Following command can be used to read raw hardware performance counter registers for an application.
perf stat -e r01A2,r08A2 <Application>
event code A2 with event mask 0x01 records resource related stall cycles
whereas with event mask 0x08 records cycles stalled due to no store buffer available.
My question is while earlier intel processors, broadwell family, supported event mask 0x02, 0x04 and 0x10 to measure few more kind of stalls, they are not shown to be supported by skylake family of processor.
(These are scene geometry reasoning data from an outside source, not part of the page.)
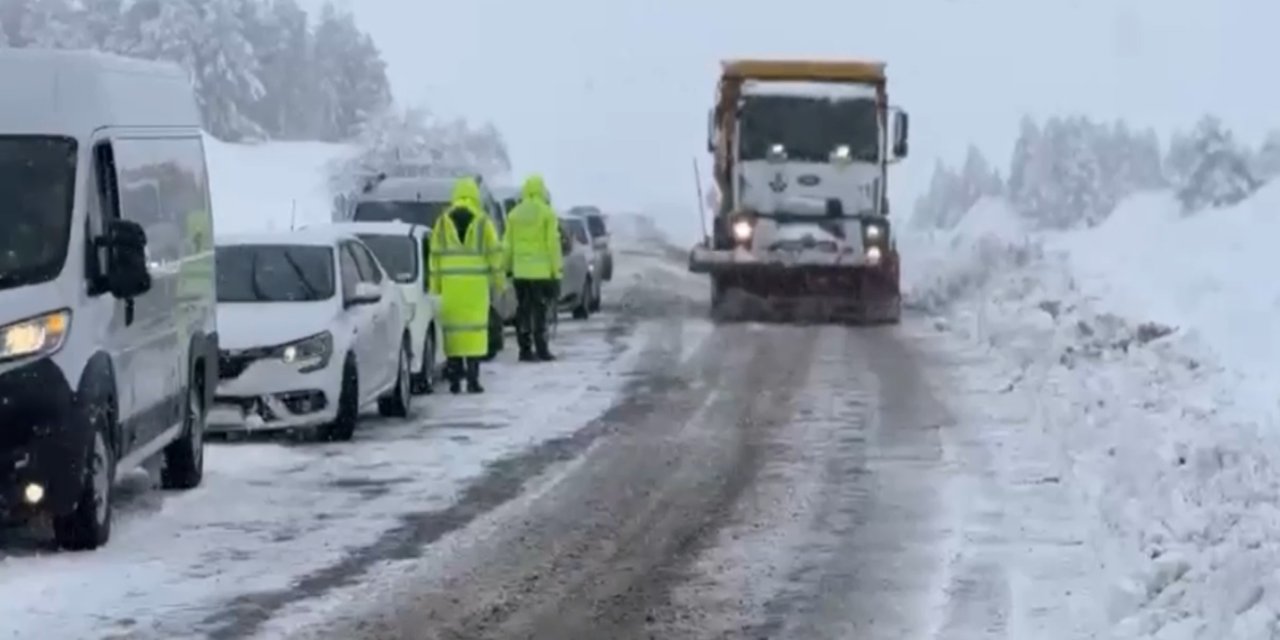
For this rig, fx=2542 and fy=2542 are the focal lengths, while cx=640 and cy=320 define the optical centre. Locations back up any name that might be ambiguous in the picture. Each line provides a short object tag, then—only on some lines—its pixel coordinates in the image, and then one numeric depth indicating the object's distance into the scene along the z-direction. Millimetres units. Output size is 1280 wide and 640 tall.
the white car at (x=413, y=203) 25938
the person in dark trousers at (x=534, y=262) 23609
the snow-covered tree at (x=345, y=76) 145000
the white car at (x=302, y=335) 16422
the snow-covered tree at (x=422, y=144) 116188
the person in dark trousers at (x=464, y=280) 20969
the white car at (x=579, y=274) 30786
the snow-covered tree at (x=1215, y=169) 95750
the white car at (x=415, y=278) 20219
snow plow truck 31375
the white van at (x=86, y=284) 11234
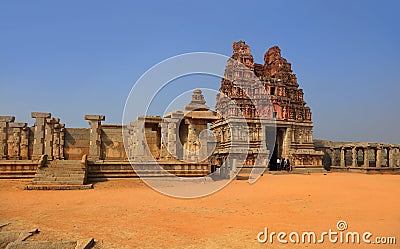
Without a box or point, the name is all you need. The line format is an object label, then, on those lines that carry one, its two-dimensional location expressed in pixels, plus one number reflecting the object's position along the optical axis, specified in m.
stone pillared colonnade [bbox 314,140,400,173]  29.24
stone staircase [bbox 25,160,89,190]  11.58
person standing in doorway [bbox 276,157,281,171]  30.31
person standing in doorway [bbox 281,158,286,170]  30.56
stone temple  14.34
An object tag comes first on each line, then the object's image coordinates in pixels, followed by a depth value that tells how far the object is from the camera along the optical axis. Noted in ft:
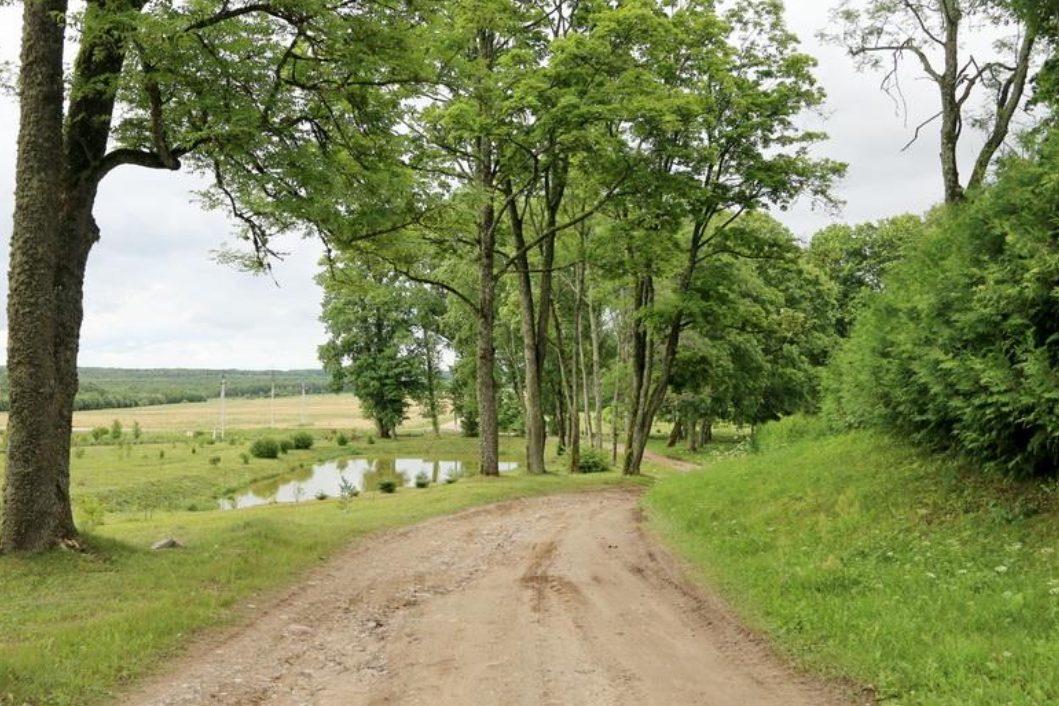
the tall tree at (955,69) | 51.80
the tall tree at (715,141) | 67.87
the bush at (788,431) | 67.52
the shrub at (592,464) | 92.48
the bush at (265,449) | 139.74
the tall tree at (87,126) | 29.48
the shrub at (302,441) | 158.92
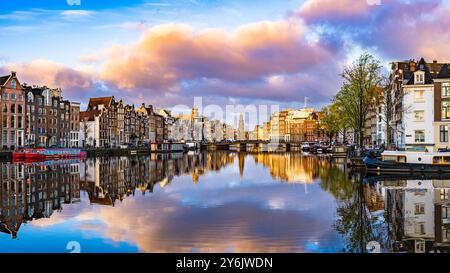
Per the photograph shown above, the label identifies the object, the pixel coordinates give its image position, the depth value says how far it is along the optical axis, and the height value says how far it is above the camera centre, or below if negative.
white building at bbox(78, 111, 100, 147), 122.94 +2.19
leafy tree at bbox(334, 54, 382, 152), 59.77 +7.45
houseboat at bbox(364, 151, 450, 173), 43.19 -2.50
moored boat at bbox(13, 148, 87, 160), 76.62 -2.74
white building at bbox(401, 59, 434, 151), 62.78 +4.08
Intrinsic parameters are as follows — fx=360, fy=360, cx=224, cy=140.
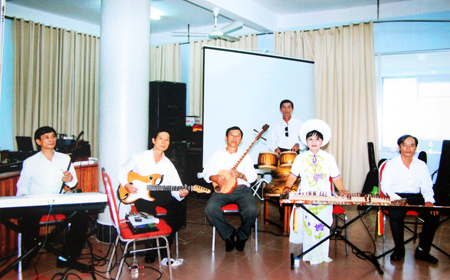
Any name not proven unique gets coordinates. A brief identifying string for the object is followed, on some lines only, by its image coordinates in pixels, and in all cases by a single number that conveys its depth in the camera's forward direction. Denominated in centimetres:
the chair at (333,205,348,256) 349
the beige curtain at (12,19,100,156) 602
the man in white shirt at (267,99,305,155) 524
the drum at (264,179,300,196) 421
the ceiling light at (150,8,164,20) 645
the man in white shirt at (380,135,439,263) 342
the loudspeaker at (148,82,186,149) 604
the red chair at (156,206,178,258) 332
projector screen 522
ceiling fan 557
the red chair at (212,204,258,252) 364
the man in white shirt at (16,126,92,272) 314
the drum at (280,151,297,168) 425
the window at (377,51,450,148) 596
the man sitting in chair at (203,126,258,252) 368
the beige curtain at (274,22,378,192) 574
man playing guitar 337
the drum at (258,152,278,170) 426
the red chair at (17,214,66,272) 300
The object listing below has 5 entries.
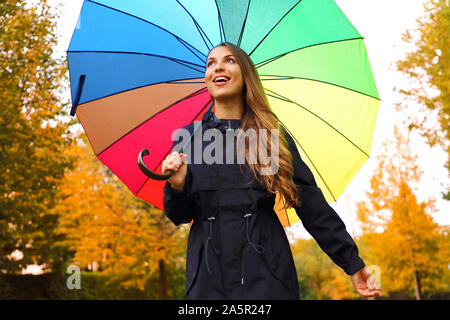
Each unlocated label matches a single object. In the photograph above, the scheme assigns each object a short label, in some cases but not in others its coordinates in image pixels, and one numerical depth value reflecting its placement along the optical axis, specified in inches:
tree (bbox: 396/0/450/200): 479.8
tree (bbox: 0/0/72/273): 411.2
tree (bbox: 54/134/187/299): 625.9
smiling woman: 96.8
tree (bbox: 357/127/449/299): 768.9
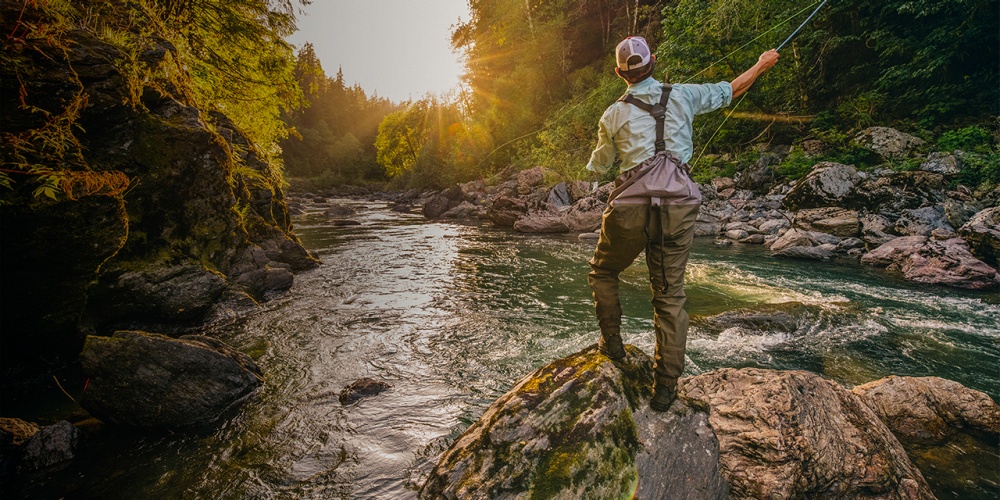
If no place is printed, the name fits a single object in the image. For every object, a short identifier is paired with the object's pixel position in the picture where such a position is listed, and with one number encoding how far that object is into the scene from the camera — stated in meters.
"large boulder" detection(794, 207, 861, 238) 12.56
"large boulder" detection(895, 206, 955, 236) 11.15
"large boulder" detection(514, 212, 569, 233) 18.41
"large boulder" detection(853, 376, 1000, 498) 3.13
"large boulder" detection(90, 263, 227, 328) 5.20
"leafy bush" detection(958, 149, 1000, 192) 12.12
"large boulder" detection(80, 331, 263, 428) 3.70
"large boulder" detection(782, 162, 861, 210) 13.65
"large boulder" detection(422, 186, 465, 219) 26.75
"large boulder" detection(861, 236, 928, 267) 9.79
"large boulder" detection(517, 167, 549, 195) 29.58
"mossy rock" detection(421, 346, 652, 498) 2.37
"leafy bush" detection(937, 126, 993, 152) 13.77
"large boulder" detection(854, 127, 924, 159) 15.28
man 2.74
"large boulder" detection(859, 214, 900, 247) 11.49
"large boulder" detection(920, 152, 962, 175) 13.09
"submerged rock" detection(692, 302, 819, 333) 5.98
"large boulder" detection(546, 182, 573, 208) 24.50
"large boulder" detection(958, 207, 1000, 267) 8.88
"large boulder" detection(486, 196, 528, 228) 20.52
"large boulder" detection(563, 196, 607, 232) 18.25
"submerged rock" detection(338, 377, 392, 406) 4.41
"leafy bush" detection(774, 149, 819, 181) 17.44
Still measuring on skylake family processor using command
perf stat -e r04A2,r02A2,r10A2 <Application> throws some number.
I would like to know whether those numbers correspond to earlier supported kind of stalls.
Unfortunately, there are a lot of possibilities here....
- The other Umasks may have the same meaning, but
- they are untested (or not comprehensively tested) on the new system, or
- they are inaccurate (maybe a little, maybe a lot, maybe in some special cases, maybe most of the time) in the new system, or
- it was realized that they were inaccurate in the previous system (and only the documentation for the new system was changed), or
- because of microarchitecture/implementation changes, counting the same event may imply something different (and potentially not useful or easily describable) in the new system, or
- because of planned future microarchitecture/implementation changes, the condition that the other Umasks measured has been moved to a different event, or
- other cases that I can't think of right now...
- The other Umasks may have different meanings, but
- the implementation of the new meaning is not intended for the public -- at least in this generation, or
- the implementation of the new meaning is untested (or incompletely tested), or
- the implementation of the new meaning is broken, or
- other cases that I can't think of right now....
I could probably come up with specific examples of each of these cases from either my analysis of Intel processors or my prior experience in the design teams at SGI, IBM, and AMD, but then I would have to spend too much time thinking about confidentiality issues....
When I see cases like these, I try to develop directed tests that generate a known (or otherwise measurable) amount of activity in the event, and test related events to see if counts with the various Umasks add up to all counts for this event or all counts for this activity measured by a different event.
Sometimes interpretation of the Umasks can be done quickly and unambiguously
- Umasks for different classes of AVX instructions on Haswell, reported at https://github.com/RRZE-HPC/likwid/wiki/FlopsHaswell, or
- Umasks for RS_FULL_STALL on KNL, reported at http://sites.utexas.edu/jdm4372/2018/01/22/a-peculiar-throughput-limitation-on-intels-xeon-phi-x200-knights-landing/). ;
Sometimes it can be quickly proven that the undocumented Umasks are broken (at least with respect to the activity for which the Umask used to be associated).
Sometimes the results don't make any sense, and you have to decide whether to keep on looking for a plausible & provable interpretation, or whether you need to move on to more productive work. I often choose poorly in these cases.